Source records
###

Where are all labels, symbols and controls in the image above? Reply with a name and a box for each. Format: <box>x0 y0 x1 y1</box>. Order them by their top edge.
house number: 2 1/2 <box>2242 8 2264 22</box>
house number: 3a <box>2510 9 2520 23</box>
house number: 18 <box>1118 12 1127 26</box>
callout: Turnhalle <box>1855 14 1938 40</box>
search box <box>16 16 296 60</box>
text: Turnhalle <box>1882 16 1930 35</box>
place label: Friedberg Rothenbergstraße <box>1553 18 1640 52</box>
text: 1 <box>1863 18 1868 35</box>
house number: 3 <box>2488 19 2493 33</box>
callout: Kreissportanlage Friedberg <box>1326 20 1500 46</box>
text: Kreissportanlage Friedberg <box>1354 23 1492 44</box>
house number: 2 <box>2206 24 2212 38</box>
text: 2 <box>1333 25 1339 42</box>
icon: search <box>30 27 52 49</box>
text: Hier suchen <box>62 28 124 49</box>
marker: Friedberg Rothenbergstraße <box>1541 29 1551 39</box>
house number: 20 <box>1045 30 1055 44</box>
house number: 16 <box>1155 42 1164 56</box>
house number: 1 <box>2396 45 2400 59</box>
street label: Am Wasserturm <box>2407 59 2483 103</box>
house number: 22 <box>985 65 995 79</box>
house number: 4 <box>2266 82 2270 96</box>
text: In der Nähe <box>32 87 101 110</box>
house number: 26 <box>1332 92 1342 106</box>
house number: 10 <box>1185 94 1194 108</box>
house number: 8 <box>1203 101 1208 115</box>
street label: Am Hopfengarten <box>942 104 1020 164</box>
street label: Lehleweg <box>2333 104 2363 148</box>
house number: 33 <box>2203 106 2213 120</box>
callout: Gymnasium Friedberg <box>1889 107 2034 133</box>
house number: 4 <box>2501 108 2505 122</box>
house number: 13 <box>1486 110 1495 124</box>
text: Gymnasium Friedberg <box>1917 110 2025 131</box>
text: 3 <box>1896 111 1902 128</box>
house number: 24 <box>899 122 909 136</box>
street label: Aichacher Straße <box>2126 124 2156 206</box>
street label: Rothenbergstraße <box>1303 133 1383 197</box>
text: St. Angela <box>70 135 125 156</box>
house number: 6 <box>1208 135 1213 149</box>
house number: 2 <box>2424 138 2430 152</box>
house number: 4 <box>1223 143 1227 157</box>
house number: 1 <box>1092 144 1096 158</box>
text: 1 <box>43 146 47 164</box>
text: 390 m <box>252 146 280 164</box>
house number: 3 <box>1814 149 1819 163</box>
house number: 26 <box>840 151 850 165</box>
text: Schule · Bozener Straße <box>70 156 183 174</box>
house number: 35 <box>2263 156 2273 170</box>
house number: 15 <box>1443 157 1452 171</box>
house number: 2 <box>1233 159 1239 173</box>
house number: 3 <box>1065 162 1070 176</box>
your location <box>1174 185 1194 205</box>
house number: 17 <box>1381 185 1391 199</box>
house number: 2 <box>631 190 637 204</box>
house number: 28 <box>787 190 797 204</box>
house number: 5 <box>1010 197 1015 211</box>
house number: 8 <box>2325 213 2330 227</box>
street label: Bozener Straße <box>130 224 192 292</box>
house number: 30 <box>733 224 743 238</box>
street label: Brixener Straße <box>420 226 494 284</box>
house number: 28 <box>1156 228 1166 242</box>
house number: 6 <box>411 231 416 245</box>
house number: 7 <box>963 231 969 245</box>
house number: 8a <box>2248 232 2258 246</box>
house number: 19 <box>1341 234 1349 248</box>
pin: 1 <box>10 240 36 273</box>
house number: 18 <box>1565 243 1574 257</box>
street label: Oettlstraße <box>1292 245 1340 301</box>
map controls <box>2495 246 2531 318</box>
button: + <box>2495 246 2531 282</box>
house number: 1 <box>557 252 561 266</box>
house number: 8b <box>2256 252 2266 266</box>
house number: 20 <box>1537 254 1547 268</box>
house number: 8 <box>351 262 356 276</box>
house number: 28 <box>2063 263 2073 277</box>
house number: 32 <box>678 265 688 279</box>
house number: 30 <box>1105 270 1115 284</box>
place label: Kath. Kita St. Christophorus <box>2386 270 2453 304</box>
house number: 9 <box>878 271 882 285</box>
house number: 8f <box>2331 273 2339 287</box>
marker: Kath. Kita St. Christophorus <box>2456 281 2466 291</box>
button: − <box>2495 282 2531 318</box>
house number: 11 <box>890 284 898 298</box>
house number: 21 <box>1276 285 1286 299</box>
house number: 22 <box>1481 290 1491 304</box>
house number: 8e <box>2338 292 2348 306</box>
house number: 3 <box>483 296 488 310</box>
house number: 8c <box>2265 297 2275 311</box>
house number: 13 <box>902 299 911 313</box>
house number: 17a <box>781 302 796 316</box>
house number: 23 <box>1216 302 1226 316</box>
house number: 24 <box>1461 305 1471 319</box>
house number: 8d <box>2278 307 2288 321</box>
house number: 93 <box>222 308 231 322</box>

###

## Required action
Copy each line above holding "Friedberg".

## Task output
place label: Friedberg Rothenbergstraße <box>1553 18 1640 52</box>
callout: Kreissportanlage Friedberg <box>1326 20 1500 46</box>
text: Kreissportanlage Friedberg <box>1354 23 1492 44</box>
marker: Friedberg Rothenbergstraße <box>1541 29 1551 39</box>
callout: Gymnasium Friedberg <box>1889 107 2034 133</box>
text: Gymnasium Friedberg <box>1917 110 2025 131</box>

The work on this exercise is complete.